Just make sure your installer knows what he is doing and make sure you are getting the right foam.


----------



## guy01 (Dec 27, 2007)

I was under the impression you didn't need a airspace when used in attics because there is no temperature differential to cause sweating


----------



## d.n.f. (Dec 27, 2007)

99% sure you don't need an airspace in the attic with sprayfoam.  SIPs in the roof don't have an airspace so spray foam is kinda like a do it yourself SIP.


----------



## guy01 (Dec 27, 2007)

OK I tried but can't figure it out -sip's- I don't know the acronim


----------



## Hokerer (Dec 27, 2007)

SIP = Structural Insulated Panel

http://www.eere.energy.gov/consumer/your_home/insulation_airsealing/index.cfm/mytopic=11740


----------



## d.n.f. (Dec 27, 2007)

Guy said:
			
		

> OK I tried but can't figure it out -sip's- I don't know the acronim



Structural Insulated Panels.

Basically they are filled with foam and have a material on the outside and inside (material varies).  For example, my friend has a sip roof which has metal on the outside (normal roofing) R45 foam, and then metal on the inside which he covered with t and g.  A crane lifted the two panels together and they were bolted in-situ on site.  Trick.  You can do walls, basements, and I think even floors now.

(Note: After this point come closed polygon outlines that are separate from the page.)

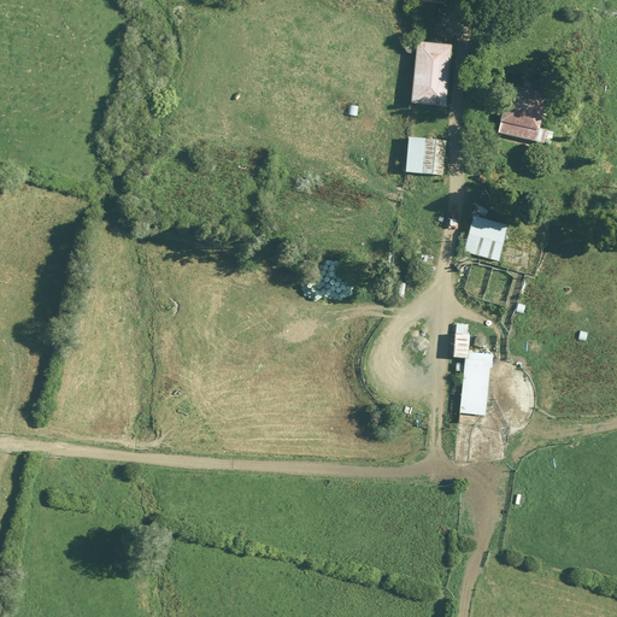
[(450,45),(415,42),(409,104),(444,107),(450,45)]
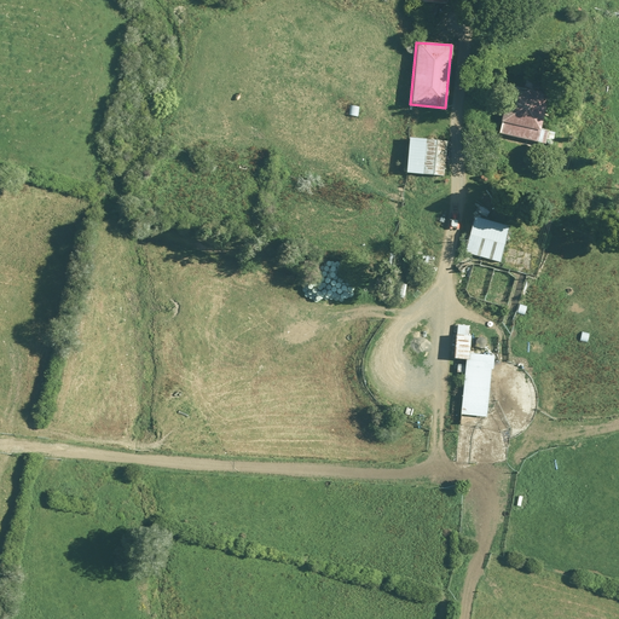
[(537,129),(541,110),(503,102),(496,133),(542,143),(544,132),(537,129)]
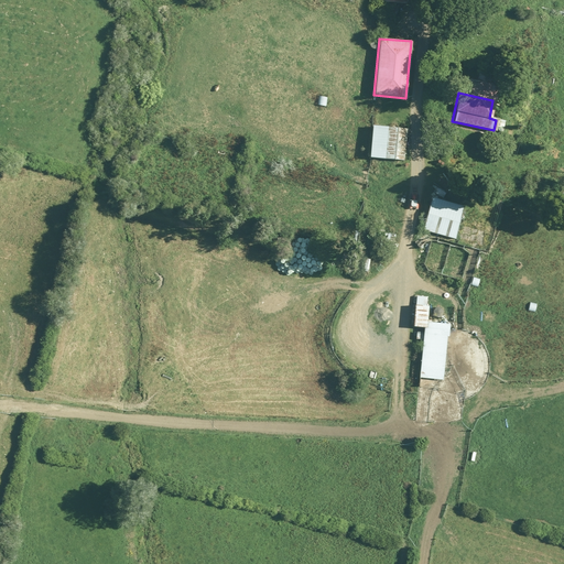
[(371,126),(368,158),(402,161),(405,129),(371,126)]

Kind of the new-future of building.

Those basement blocks are a kind of sip if you have seen them.   You build them then fill them with concrete.


----------



## Builder Bob (Dec 27, 2007)

The foam blocks are called ICF's (insulated concrete forms) and are even more expensive than the spray foam.  The average ROI for the spray foam is about 4-5 years.  The avg. cost per sq. ft. in the walls is $1.75 and $1.90 in the ceiling.  I think this will be the insulation type for the next house, no drafts to worry about.  It will require a O.A.K. for the wood stove and a heat air exchanger for the HVAC system to get fresh air into the house.

Bob


----------



## burnham (Dec 27, 2007)

It has a tendency to "push" wires and recessed lights outward/down when it expands. You really have to do a good walk through prior to insulating this way. The same non-english speaking gents who do the regular insulation do the spray in as well, so you generally can't trust them to have your best interests in mind at all times. It is also difficult to add wiring after the job is done. Lately I've seen it used in select locations in new homes, mostly in the end bays, in the basement outside bays, and over the sill in the basement. If I were building a new house I may use it in a few areas, but not the whole house. I think the money could be better spent in other places. I also think you can make a house a little too tight, the need for an air exchanger doesn't appeal to me.


----------



## Reggie Dunlap (Dec 28, 2007)

I'm a builder here in VT and we use a lot of spray foam, usually the closed cell. If it's done correctly it prevents any ice damming issues, which probably isn't a concern in your location but it's a problem anywhere you have a lot of snow. I usually use a combination of foam and blown-in cellulose in ceilings and fiberglass in walls. The foam is so expensive that I don't often do the whole house. I use it in any sloped ceiling and then spray cellulose in the flat ceilings. I like to strap the ceiling first, then spray the foam out to the face of the strapping. This eliminates any conductive heat loss through the rafters.

If money were not an issue I would foam every exterior surface on every house I build. There are potential cracking problems if the foam is not mixed or applied correctly. I like to wait a couple of weeks before sheetrocking to make sure the foam hasn't cracked before covereing it up.

reggie


----------